• **Passage shown**:
Dr. Peter Marks, the F.D.A.’s top vaccine regulator, said the agency’s experts would take the panel’s concerns to heart in considering whether younger adults without significant risk factors should become eligible for boosters. The agency “heard pretty loud and clearly that there was not a lot of appetite for moving down the age range very significantly, if at all,” he said.

State health officials say that the staggered rollout of boosters has left some especially vulnerable people — for example, elderly residents of nursing homes who got the Moderna vaccine — in the lurch. But some panel members said on Thursday that nearly two months after the Biden administration announced its booster plan, the rationale remained vague.

“I just worry that we haven’t clearly defined what the goal” is, said Dr. Paul Offit, an infectious disease expert with the Children’s Hospital of Philadelphia. Declining levels of neutralizing antibodies and eroding protection against mild or asymptomatic infection are “inevitable,” he said, adding that aiming to prevent even mild cases “is a high bar to which we hold no other vaccine.”

Although the F.D.A. took no official stance on Moderna’s request for booster authorization, some agency officials made a general case for booster shots to the committee. Dr. Marks said the vaccines’ effectiveness against mild and moderate disease appears to wane over time, and that even less severe cases of Covid-19 might lead to long-lasting symptoms and other health consequences.

• **Provided material**:

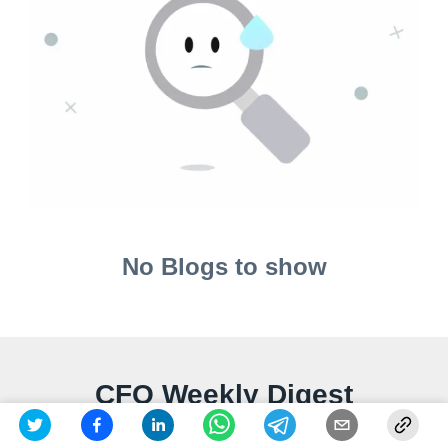
No Blogs to show
CFO Weekly Digest
A weekly newsletter delivering sharp insights, strategic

• **Exercise set**:
a: Output the part of the Covid-19 booster passage that starts with "Although the F.D.A." and goes on through "other health consequences.", copying it word for word.
b: According to the Covid-19 booster passage, why did Dr. Marks consider the waning effectiveness of the vaccines against mild and moderate disease to be a concern? Answer in one to three sentences.
c: Resume the Covid-19 booster passage after its final sentence and carry it forward.

• **Expected responses**:
a:
Although the F.D.A. took no official stance on Moderna’s request for booster authorization, some agency officials made a general case for booster shots to the committee. Dr. Marks said the vaccines’ effectiveness against mild and moderate disease appears to wane over time, and that even less severe cases of Covid-19 might lead to long-lasting symptoms and other health consequences.

b: Dr. Marks said that even less severe cases of Covid-19 might lead to long-lasting symptoms and other health consequences. For that reason, declining protection against mild and moderate disease mattered in the case he made for booster shots.

c:
Overall, Moderna officials did not make as strong a case for extra shots as Pfizer last month.

Moderna’s potency has held up better than Pfizer’s over time. Unlike Pfizer, the company did not contend that recipients of its vaccine needed a booster to prevent severe disease or hospitalization, instead concentrating its arguments on preventing infection.

Moderna met one of the F.D.A.’s criteria for a booster shot, reporting that the mean antibody level of participants in its study was 1.8 times as high after the booster than it was after the second shot. But it narrowly failed to meet another requirement. It raised neutralizing antibodies at least fourfold in 87.9 percent of people compared to after the second dose, while the agency required that level of boost for 88.4 percent of participants.

Some experts questioned whether Moderna had gathered enough data on potential side effects. Regulators and scientists have been especially concerned about the risks of the heart conditions myocarditis, or inflammation of the heart muscle, and pericarditis, or inflammation of the lining around the heart.

The F.D.A. in June attached warnings about those risks to the Pfizer-BioNTech and Moderna vaccines, and officials on Thursday cited an elevated risk in men between 18 and 25 who were fully vaccinated with either Moderna or Pfizer-BioNTech.

A key part of Thursday’s discussion revolved around Israel’s booster campaign for the Pfizer-BioNTech vaccine. The Biden administration has been closely watching Israel’s experience, because the country has a nationalized health care system that allows it to closely track vaccine recipients.

A top Israeli health official told the committee that her government’s booster campaign had changed the course of the pandemic there. She said Israel saw dramatically lower rates of both infection and severe disease among those who received a booster shot compared to those who had not. It was not clear, though, whether other factors, such as the decline of the Delta variant, also had an effect.

Dr. Mark Sawyer, a professor in the School of Medicine at University of California San Diego, said even though the Moderna vaccine was different, Israel’s data was compelling.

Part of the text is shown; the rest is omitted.